Total revenues have been stable with the 2010-2015 average of $150.306 billion, producing an average gross profit of $3.505 billion or 2.36% of revenues. The return on equity has averaged 14.91% and the return on gross profit of 9.04%. Normally the return on gross profit would be higher than the return on equity, but GM has had a number of items that increased the net income figure above the gross profit. Therefore, the gross profit figure is the most conservative to use at this time. The average gross profit per share is $2.14 using 2015 share count. A PE of 15x would imply a price of $32.10. However, income based investors might consider the shares cheap. If $2.14 was the low or base case for earnings and GM paid $2.14 per share in dividends, which is less than GM spent repurchasing shares during 2015. Then GM would trade at $35.67 with a 6.00% yield or $42.80 with a 5.00% yield.
GM closed February 5th at $28.54, which is below the IPO price of $33.00 and where shares were repurchased. The average price paid for repurchased shares was $34.49 during 2015. Clearly, the market is questioning the capital allocation. The 102.45 million shares repurchase for $3.5 billion has declined in value by $610 million.
A Dutch tender or a special variable (monthly/quarterly/annual) dividend might be a better method to create shareholder wealth.
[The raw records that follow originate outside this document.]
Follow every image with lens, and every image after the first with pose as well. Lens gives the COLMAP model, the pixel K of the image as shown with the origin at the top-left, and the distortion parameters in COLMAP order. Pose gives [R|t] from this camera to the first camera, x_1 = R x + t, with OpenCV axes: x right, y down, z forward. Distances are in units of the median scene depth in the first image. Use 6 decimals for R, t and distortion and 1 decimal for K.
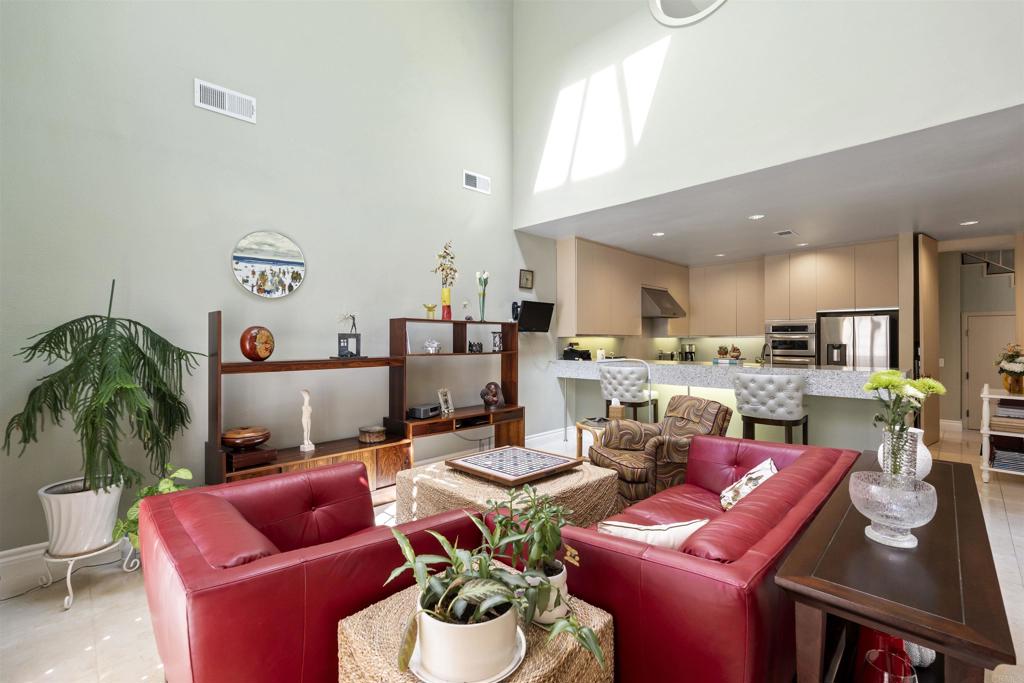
lens RADIAL K [[447.5, 0, 510.7], [0, 447.5, 339.1], [0, 0, 1]] dist [-0.000458, -0.000036]
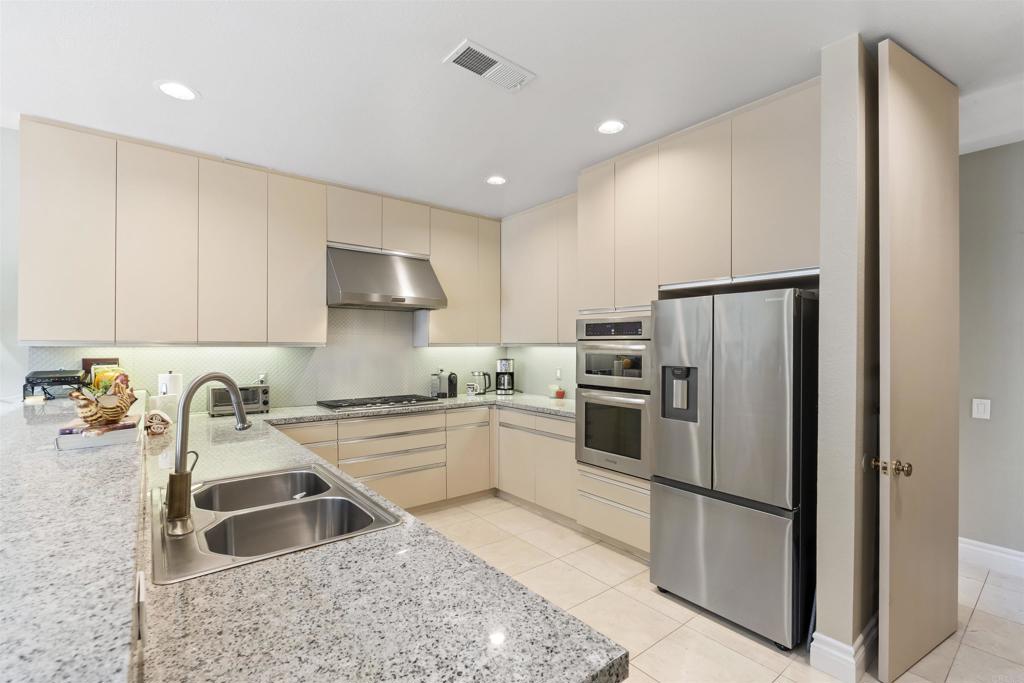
lens RADIAL K [[456.5, 0, 502.5], [0, 456.5, 353.4], [0, 0, 1]] dist [-0.004637, -0.000557]
pose [[0.994289, 0.005758, -0.106569, 0.748089], [-0.003886, 0.999835, 0.017767, -0.008084], [0.106653, -0.017251, 0.994147, 0.702375]]
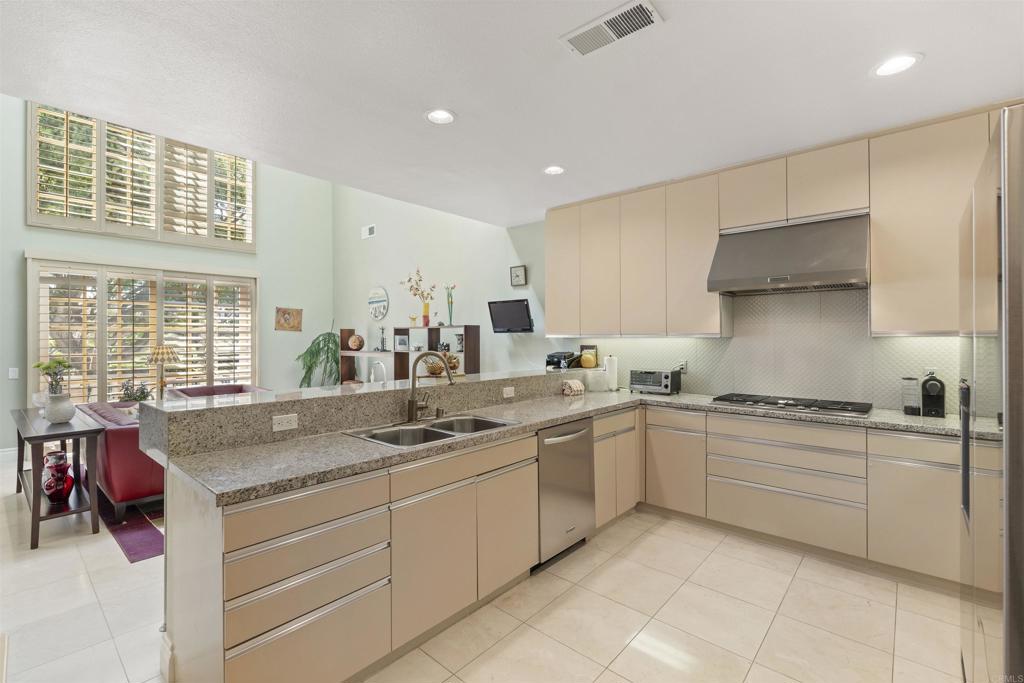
lens RADIAL K [[451.5, 0, 514.0], [0, 451.5, 341.7], [0, 0, 1]] dist [-0.005035, -0.000457]
pose [[0.073974, 0.011151, -0.997198, 0.966856], [0.006772, 0.999909, 0.011684, -0.008197], [0.997237, -0.007617, 0.073892, 0.918501]]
It could also provide investors with information on how the Board values GM. Currently, it appears that the GM Board values the firm higher than some Wall Street firms. A change in the capital allocation from share repurchase to dividend payment might be all that is required to unlock value.
If GM wants to increase investor confidence then they should clearly state which metric(s) are used to back up their undervalued belief.
An investment that reduces risk by paying a dividend is a preferred holding over a firm that repurchases shares and increases investment risk. When shares are repurchased debt per share increases and earning per share become more volatile. By some metrics GM has a low valuation, and it might be thanks to its more risky profile as a result of the share repurchase plan.
Disclosure: I am/we are long GM.
I wrote this article myself, and it expresses my own opinions. I am not receiving compensation for it (other than from Seeking Alpha). I have no business relationship with any company whose stock is mentioned in this article.
Additional disclosure: May sell covered calls, puts or add or sell position bases upon market conditions.